Blood cultures were obtained for 16 patients, 9 (56.5%) of which were positive. These yielded S. aureus (3 MRSA) in 7, along with Escherichia coli and E. faecalis in one each. Thirteen (59.1%) patients underwent a procedure for abscess drainage, and culture of abscess contents was positive in all 5 cases in which it was performed. The median duration of antibiotic administration was 34.5 days (range, 4–65 days). One patient died of E. coli sepsis during hospitalization. There were no documented relapses among survivors in the following 6 months.
At least one-half of the cases of prostatic abscess in this series by Wooster et al were caused by S. aureus, and the authors believed that these cases, in contrast to those caused by usual urine pathogens, were hematogenous in origin (of note is that one of the patients bacteremic with this organism had a mitral valve vegetation). S. aureus has been reported by others as a frequent cause of prostatic abscess, and some have provided further evidence of bloodstream infection as a source of prostatic abscess.
Thus, Walker and colleagues recently reviewed their experience with 21 patients with a discharge diagnosis of prostatic abscess due to S. aureus (57% due to MRSA) over 10 years at a single center in eastern Tennessee [1]. Four-fifths of the 21 patients were bacteremic. Only 67% presented with “genitourinary concerns,” and one-half had a history of genitourinary disease or instrumentation, whereas 11 (52%) had concurrent skin or soft tissue infection. A history of injection drug use or diabetes mellitus were each present in 38%.
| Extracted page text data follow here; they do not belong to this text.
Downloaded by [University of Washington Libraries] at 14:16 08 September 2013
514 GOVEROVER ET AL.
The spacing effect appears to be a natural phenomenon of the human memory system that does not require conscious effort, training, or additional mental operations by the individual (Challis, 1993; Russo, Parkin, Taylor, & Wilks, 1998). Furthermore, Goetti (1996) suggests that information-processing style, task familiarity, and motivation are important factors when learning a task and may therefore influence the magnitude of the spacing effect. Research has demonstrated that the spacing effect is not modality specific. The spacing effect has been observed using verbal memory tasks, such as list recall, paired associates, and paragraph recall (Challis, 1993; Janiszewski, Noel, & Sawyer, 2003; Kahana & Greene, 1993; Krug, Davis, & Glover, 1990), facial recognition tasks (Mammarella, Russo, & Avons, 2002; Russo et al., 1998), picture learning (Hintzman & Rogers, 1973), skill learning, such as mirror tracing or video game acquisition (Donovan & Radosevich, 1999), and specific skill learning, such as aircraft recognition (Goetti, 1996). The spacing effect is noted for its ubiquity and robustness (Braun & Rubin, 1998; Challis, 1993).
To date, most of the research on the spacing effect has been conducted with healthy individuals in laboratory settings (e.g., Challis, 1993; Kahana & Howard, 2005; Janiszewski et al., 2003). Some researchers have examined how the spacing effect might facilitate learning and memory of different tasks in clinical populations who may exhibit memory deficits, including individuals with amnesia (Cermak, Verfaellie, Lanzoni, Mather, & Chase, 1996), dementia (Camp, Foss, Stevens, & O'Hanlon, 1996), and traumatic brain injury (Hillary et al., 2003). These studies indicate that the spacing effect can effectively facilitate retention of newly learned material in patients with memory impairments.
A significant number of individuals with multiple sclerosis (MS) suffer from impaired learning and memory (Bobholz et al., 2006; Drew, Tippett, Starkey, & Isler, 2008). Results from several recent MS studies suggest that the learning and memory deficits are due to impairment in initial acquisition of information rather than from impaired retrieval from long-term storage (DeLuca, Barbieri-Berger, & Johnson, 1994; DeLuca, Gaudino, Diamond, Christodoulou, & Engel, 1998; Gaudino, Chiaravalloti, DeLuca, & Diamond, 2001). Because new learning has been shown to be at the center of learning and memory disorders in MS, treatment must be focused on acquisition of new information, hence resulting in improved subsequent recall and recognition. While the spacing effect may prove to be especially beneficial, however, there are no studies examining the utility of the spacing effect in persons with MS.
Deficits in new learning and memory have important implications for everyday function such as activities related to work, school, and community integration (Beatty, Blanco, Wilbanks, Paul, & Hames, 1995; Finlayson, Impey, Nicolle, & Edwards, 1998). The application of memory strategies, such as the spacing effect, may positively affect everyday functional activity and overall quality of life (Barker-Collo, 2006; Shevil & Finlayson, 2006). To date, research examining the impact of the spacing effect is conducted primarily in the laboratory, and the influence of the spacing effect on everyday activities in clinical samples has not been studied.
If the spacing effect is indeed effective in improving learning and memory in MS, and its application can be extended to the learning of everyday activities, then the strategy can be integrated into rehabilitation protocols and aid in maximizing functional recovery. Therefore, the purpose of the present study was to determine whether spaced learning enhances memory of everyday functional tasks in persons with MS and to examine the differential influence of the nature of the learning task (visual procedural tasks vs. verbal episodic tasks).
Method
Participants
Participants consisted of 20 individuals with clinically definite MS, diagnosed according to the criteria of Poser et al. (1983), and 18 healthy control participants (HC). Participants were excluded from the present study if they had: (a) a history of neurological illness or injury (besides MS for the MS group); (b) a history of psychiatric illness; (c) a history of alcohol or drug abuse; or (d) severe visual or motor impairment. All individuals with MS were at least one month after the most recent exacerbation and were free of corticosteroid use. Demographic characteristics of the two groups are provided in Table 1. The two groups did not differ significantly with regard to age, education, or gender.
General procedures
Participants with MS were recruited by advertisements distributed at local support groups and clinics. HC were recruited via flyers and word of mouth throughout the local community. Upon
A number of observations from these studies are of interest. From the study by Wooster and colleagues, these include the variable location of associated pain, the relatively low frequencies of dysuria and of prostatic tenderness, and the lack of pyuria and of bacteriuria in one-fifth of cases each. Of at least equal interest is the high proportion of cases due to S. aureus, together with evidence that those cases may have been hematogenous in origin. In the series by Walker et al of cases due to S. aureus, 81% of which were bacteremic (and often occurred in injection drug users), local symptoms were frequently absent. This suggests that prostatic abscess should be considered as a potential site of localized infection in patients with S. aureus bacteremia even in the absence of localizing signs or symptoms.